Lots of people are making moves in this space (including Anthropic), but nothing has broken through to the mainstream.



I get often ratelimited or blocked from websites because I browse them too fast with my keyboard and mouse. The AI would be slowed down significantly.

LLM-desktop interfaces make great demos, but they are too slow to be usable in practice.


Good point. Probably makes sense to think of it as an assistant you assign a job to and get results back later.


Or even access multiple files?

Why can't one set up a prompt, test it against a file, then once it is working, apply it to each file in a folder in a batch process which then provides the output as a single collective file?


I've just done something similar with Claude Desktop and its built-in MCP servers.

The limits are still buggy responses - Claude often gets stuck in a useless loop if you overfeed it with files - and lack of consistency. Sometimes hand-holding is needed to get the result you want. And it's slow.

But when it works it's amazing. If the issues and limitations were solved, this would be a complete game changer.

We're starting to get somewhat self-generating automation and complex agenting, with access to all of the world's public APIs and search resources, controlled by natural language.

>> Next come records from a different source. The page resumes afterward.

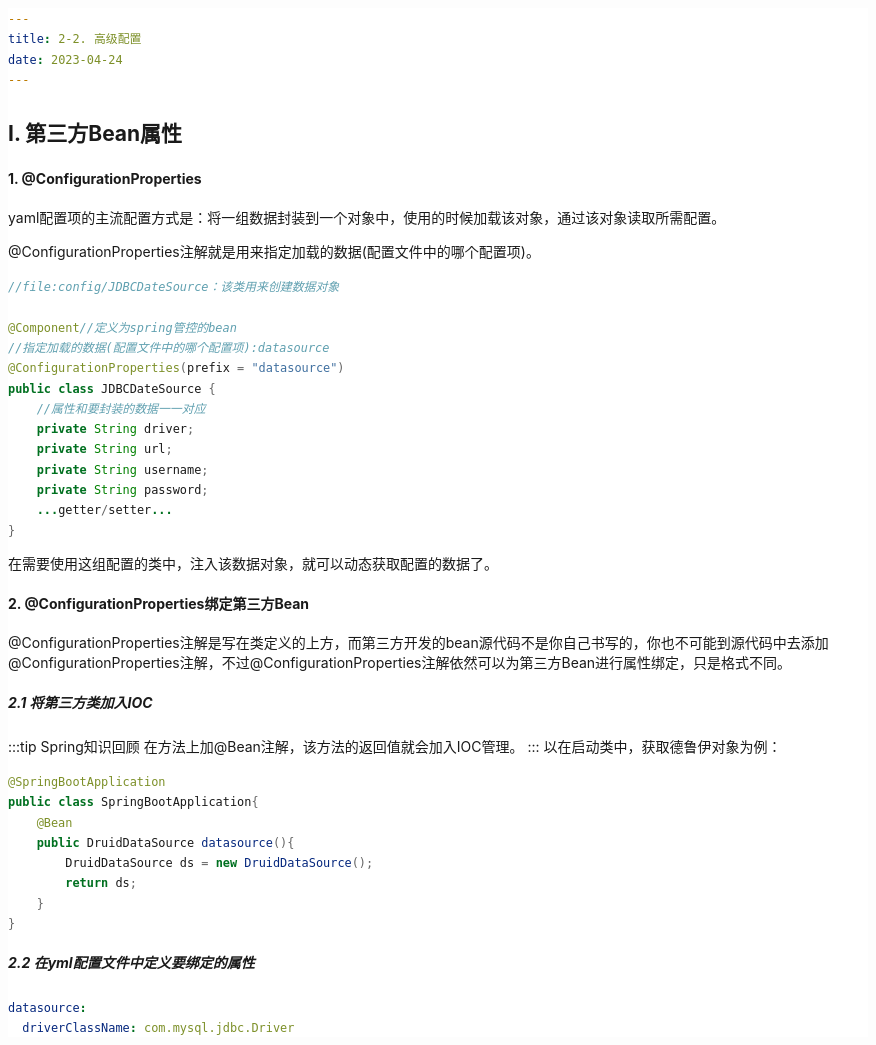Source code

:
 ```yaml
---
title: 2-2. 高级配置
date: 2023-04-24
---
```


## Ⅰ. 第三方Bean属性
#### 1. @ConfigurationProperties
yaml配置项的主流配置方式是：将一组数据封装到一个对象中，使用的时候加载该对象，通过该对象读取所需配置。  

@ConfigurationProperties注解就是用来指定加载的数据(配置文件中的哪个配置项)。
```java
//file:config/JDBCDateSource：该类用来创建数据对象

@Component//定义为spring管控的bean
//指定加载的数据(配置文件中的哪个配置项):datasource
@ConfigurationProperties(prefix = "datasource")
public class JDBCDateSource {
    //属性和要封装的数据一一对应
    private String driver;
    private String url;
    private String username;
    private String password;
    ...getter/setter...
}
```
在需要使用这组配置的类中，注入该数据对象，就可以动态获取配置的数据了。

#### 2. @ConfigurationProperties绑定第三方Bean
@ConfigurationProperties注解是写在类定义的上方，而第三方开发的bean源代码不是你自己书写的，你也不可能到源代码中去添加@ConfigurationProperties注解，不过@ConfigurationProperties注解依然可以为第三方Bean进行属性绑定，只是格式不同。

##### 2.1 将第三方类加入IOC
:::tip Spring知识回顾
在方法上加@Bean注解，该方法的返回值就会加入IOC管理。
:::
以在启动类中，获取德鲁伊对象为例：
```java
@SpringBootApplication
public class SpringBootApplication{
    @Bean
    public DruidDataSource datasource(){
        DruidDataSource ds = new DruidDataSource();
        return ds;
    }
}
```
##### 2.2 在yml配置文件中定义要绑定的属性
```yml
datasource:
  driverClassName: com.mysql.jdbc.Driver
```
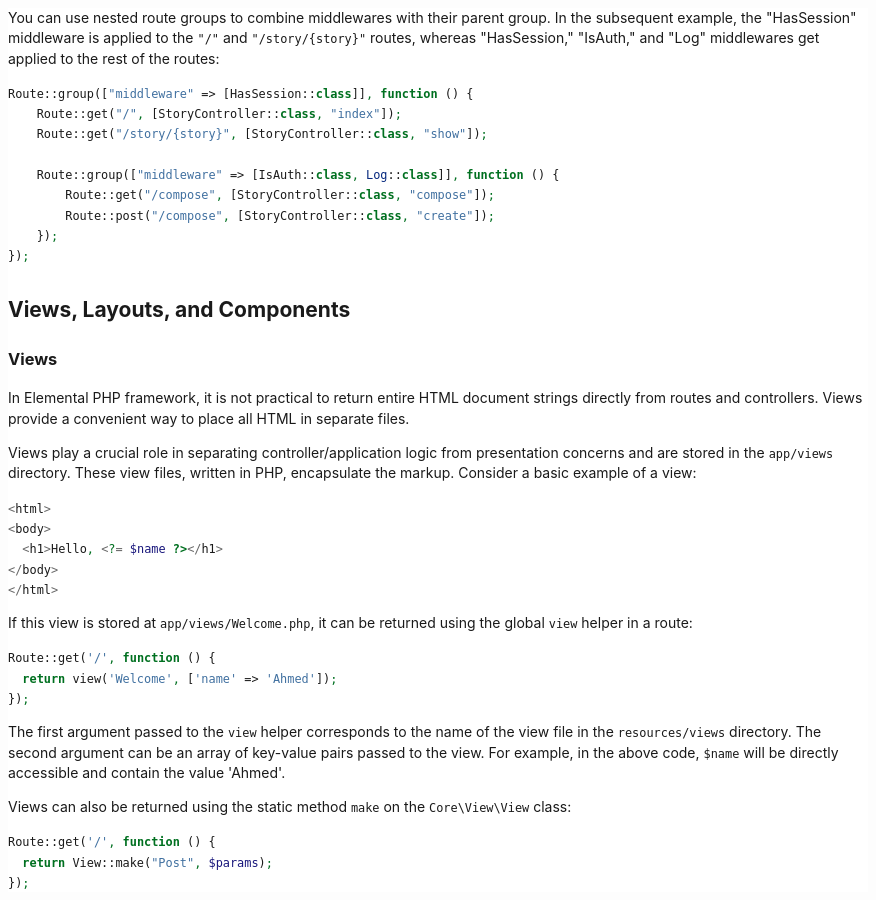 You can use nested route groups to combine middlewares with their parent group. In the subsequent example, the "HasSession" middleware is applied to the `"/"` and `"/story/{story}"` routes, whereas "HasSession," "IsAuth," and "Log" middlewares get applied to the rest of the routes:

```php
Route::group(["middleware" => [HasSession::class]], function () {
    Route::get("/", [StoryController::class, "index"]);
    Route::get("/story/{story}", [StoryController::class, "show"]);

    Route::group(["middleware" => [IsAuth::class, Log::class]], function () {
        Route::get("/compose", [StoryController::class, "compose"]);
        Route::post("/compose", [StoryController::class, "create"]);
    });
});
```


## Views, Layouts, and Components

### Views

In Elemental PHP framework, it is not practical to return entire HTML document strings directly from routes and controllers. Views provide a convenient way to place all HTML in separate files.

Views play a crucial role in separating controller/application logic from presentation concerns and are stored in the `app/views` directory. These view files, written in PHP, encapsulate the markup. Consider a basic example of a view:

```php
<html>
<body>
  <h1>Hello, <?= $name ?></h1>
</body>
</html>
```

If this view is stored at `app/views/Welcome.php`, it can be returned using the global `view` helper in a route:

```php
Route::get('/', function () {
  return view('Welcome', ['name' => 'Ahmed']);
});
```

The first argument passed to the `view` helper corresponds to the name of the view file in the `resources/views` directory. The second argument can be an array of key-value pairs passed to the view. For example, in the above code, `$name` will be directly accessible and contain the value 'Ahmed'.

Views can also be returned using the static method `make` on the `Core\View\View` class:

```php
Route::get('/', function () {
  return View::make("Post", $params);
});
```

I can't see the edges of what could be possible with this. It's limited and clunky for now, but the potential is astonishing - at least as radical an invention as the web was.


I would be fine with storing the output from one run, spooling up a new one, then concatenating after multiple successive runs.


You can probably achieve what you want with https://github.com/simonw/llm and a little bit of command line.

Not sure what OS you're on, but in Windows it might look like this:

FOR %%F IN (*.txt) DO (TYPE "%%F" | llm -s "execute this prompt" >> "output.txt)


I want to work with PDFs (or JPEGs), but that should be a start, I hope.


llm supports attachments too

FOR %%F IN (*.pdf) DO (llm -a %%F -s "execute this prompt" >> output.txt)


I've been using Claude Desktop with built-in File MCP to run operations on local files. Sometimes it will do things directly but usually it will write a Python script. For example: combine multiple.md files into one or organize photos into folders.

I also use this method for doing code prototyping by giving it the path to files in the local working copy of my repo. Really cool to see it make changes in a vite project and it just hot reloads. Then I make tweaks or commit changes as usual.